◆ What to work on ◆
Answer these questions from the text on the Pandya-Rahul controversy below, numbering your answers to match.
1. On which show did Hardik Pandya make his comments?
2. Which two bodies does the text say are at war with each other?
3. Who was the subject of the sexual harassment allegations?

◆ Text segment ◆
<<<<
There is no doubt that the comments made by Hardik Pandya on Koffee with Karan were questionable. Viewer opinions may vary on the extent to which they were offensive, but most will agree that they didn’t show him, and possibly the culture inside the entire Indian dressing room, in the best light. And hence in the politically correct and social media dominated world we live in, some sort of punishment was expected and justified.
However, Pandya’s, and Rahul’s, problems have been greatly exacerbated by the fact that the members of the COA and the BCCI are all at war with each other and trying to score political points. As a result, the players have got caught in the cross-fire.
The Pandya-Rahul controversy is the third major controversy in Indian cricket in as many months, and only one of them was related to the game. First, there were the sexual harassment allegations over BCCI CEO Rahul Johri, then there was the entire Mithali Raj-Ramesh Powar saga, and now this.
>>>>
◆ Extracted data ◆
<<<<
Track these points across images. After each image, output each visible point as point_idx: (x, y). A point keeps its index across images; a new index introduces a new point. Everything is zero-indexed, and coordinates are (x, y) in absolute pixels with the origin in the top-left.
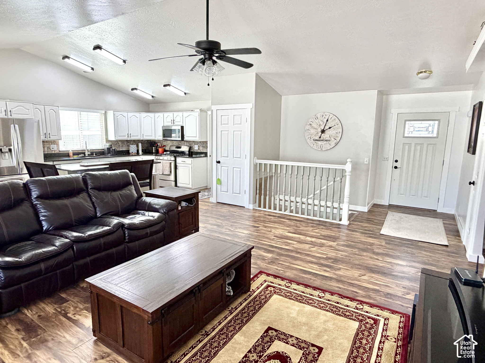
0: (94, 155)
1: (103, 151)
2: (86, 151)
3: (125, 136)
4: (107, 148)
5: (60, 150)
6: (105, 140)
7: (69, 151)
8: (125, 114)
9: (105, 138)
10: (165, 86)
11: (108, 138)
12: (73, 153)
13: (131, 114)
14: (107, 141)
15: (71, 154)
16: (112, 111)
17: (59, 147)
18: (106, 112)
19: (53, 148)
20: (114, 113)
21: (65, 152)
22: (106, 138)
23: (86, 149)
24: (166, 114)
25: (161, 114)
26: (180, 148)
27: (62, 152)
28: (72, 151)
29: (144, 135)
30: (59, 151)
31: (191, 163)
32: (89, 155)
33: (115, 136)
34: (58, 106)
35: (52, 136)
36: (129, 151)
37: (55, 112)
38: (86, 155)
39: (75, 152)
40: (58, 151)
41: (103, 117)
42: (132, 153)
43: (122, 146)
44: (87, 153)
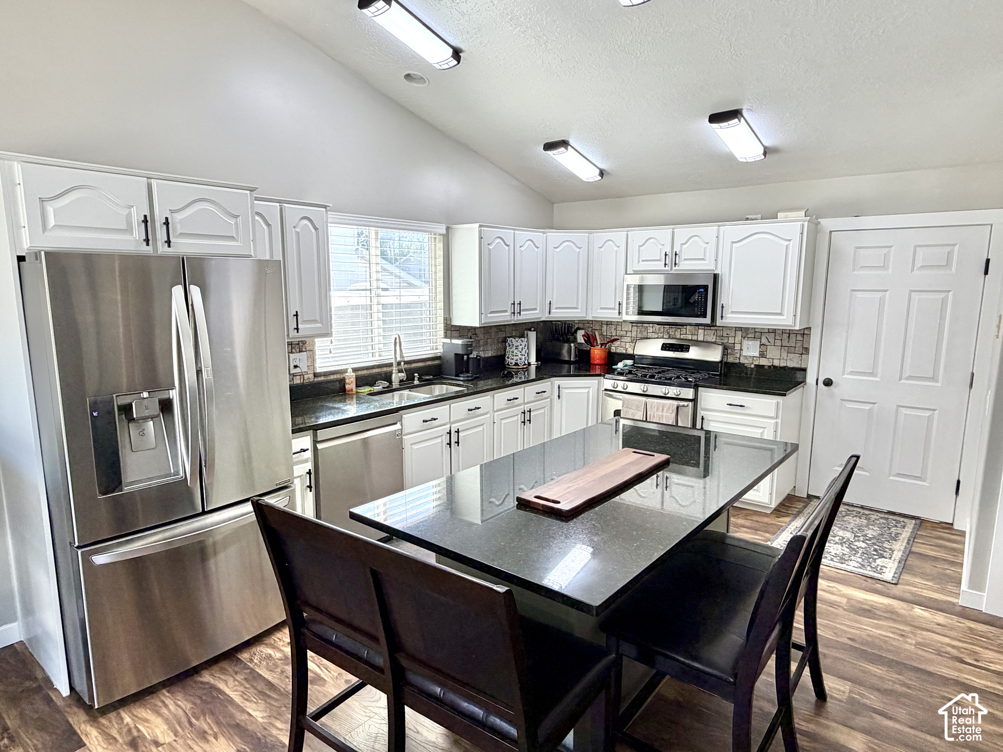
0: (416, 382)
1: (437, 362)
2: (395, 369)
3: (506, 311)
4: (456, 355)
5: (318, 370)
6: (441, 326)
7: (345, 371)
8: (508, 234)
9: (441, 319)
11: (451, 320)
12: (358, 379)
13: (524, 235)
14: (452, 330)
15: (351, 385)
16: (477, 225)
17: (314, 360)
18: (448, 229)
19: (296, 367)
20: (480, 232)
21: (332, 377)
22: (445, 319)
23: (393, 361)
24: (638, 235)
25: (618, 236)
26: (684, 348)
27: (322, 378)
28: (355, 370)
29: (554, 306)
30: (316, 375)
31: (773, 415)
32: (401, 381)
33: (481, 314)
34: (325, 207)
35: (304, 322)
37: (316, 229)
38: (395, 385)
39: (360, 373)
40: (311, 376)
41: (440, 245)
42: (516, 364)
43: (486, 344)
44: (396, 377)
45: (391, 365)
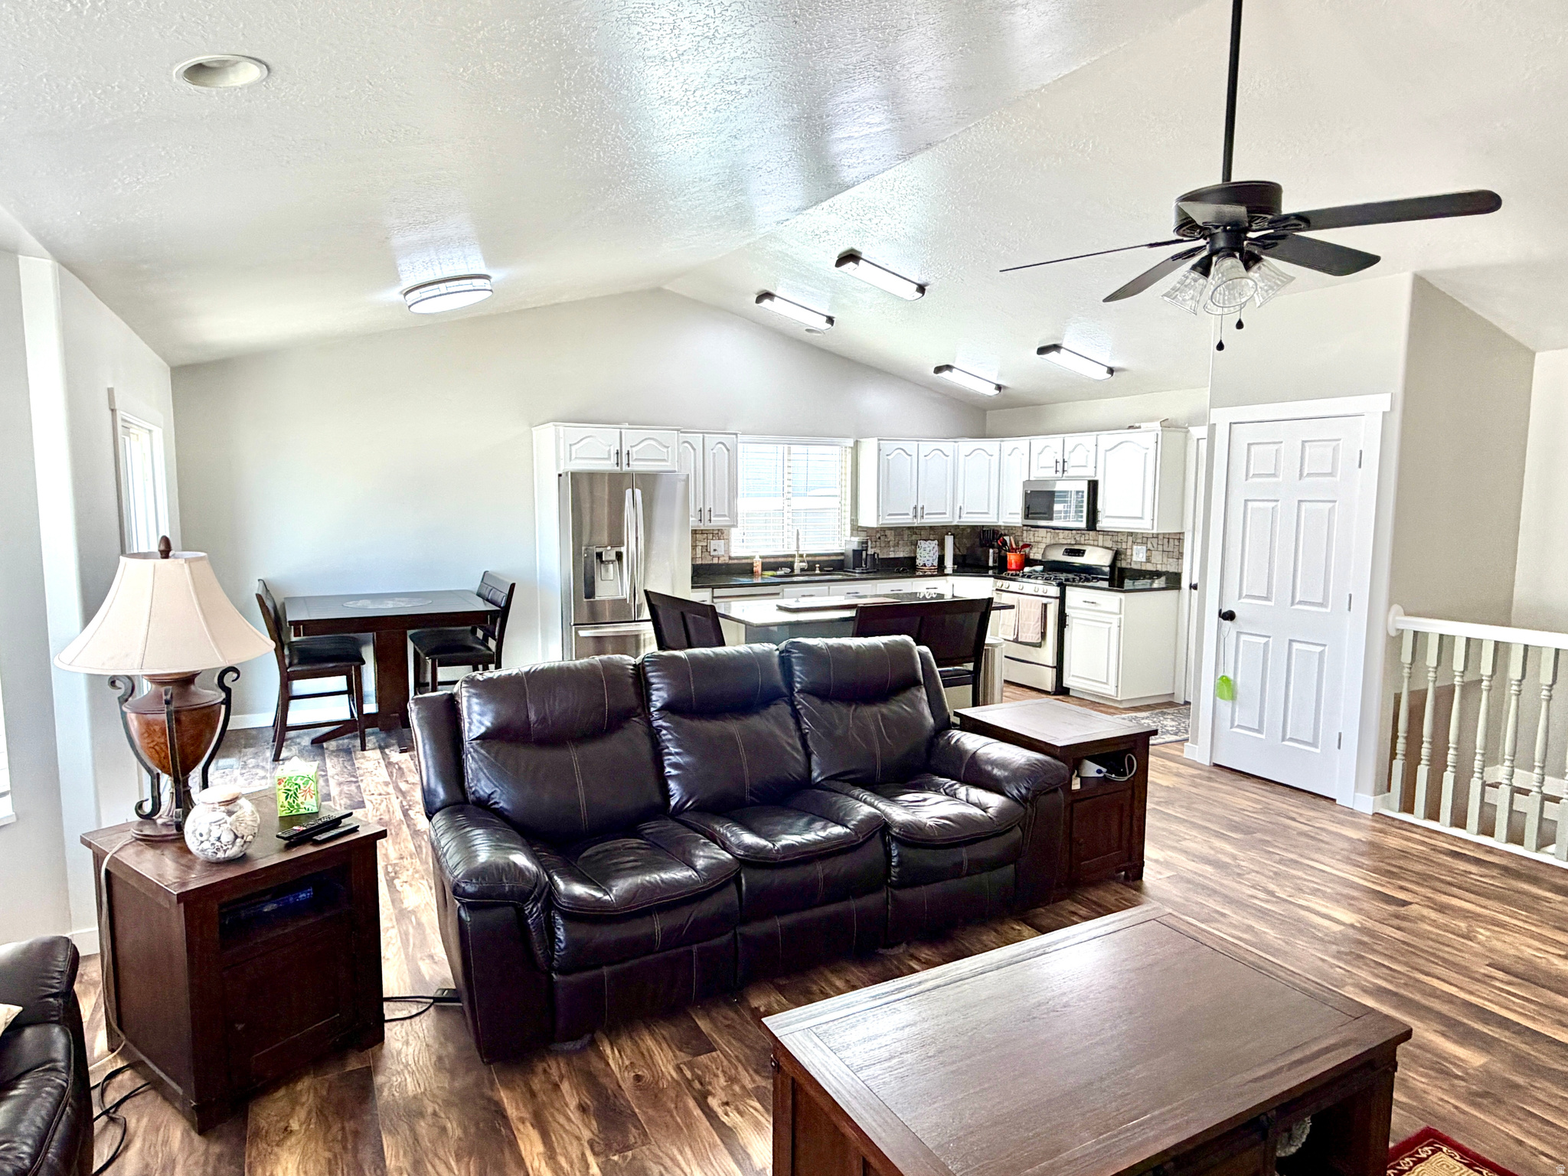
>>>>
◆ Response ◆
1. Koffee with Karan.
2. The COA and the BCCI.
3. BCCI CEO Rahul Johri.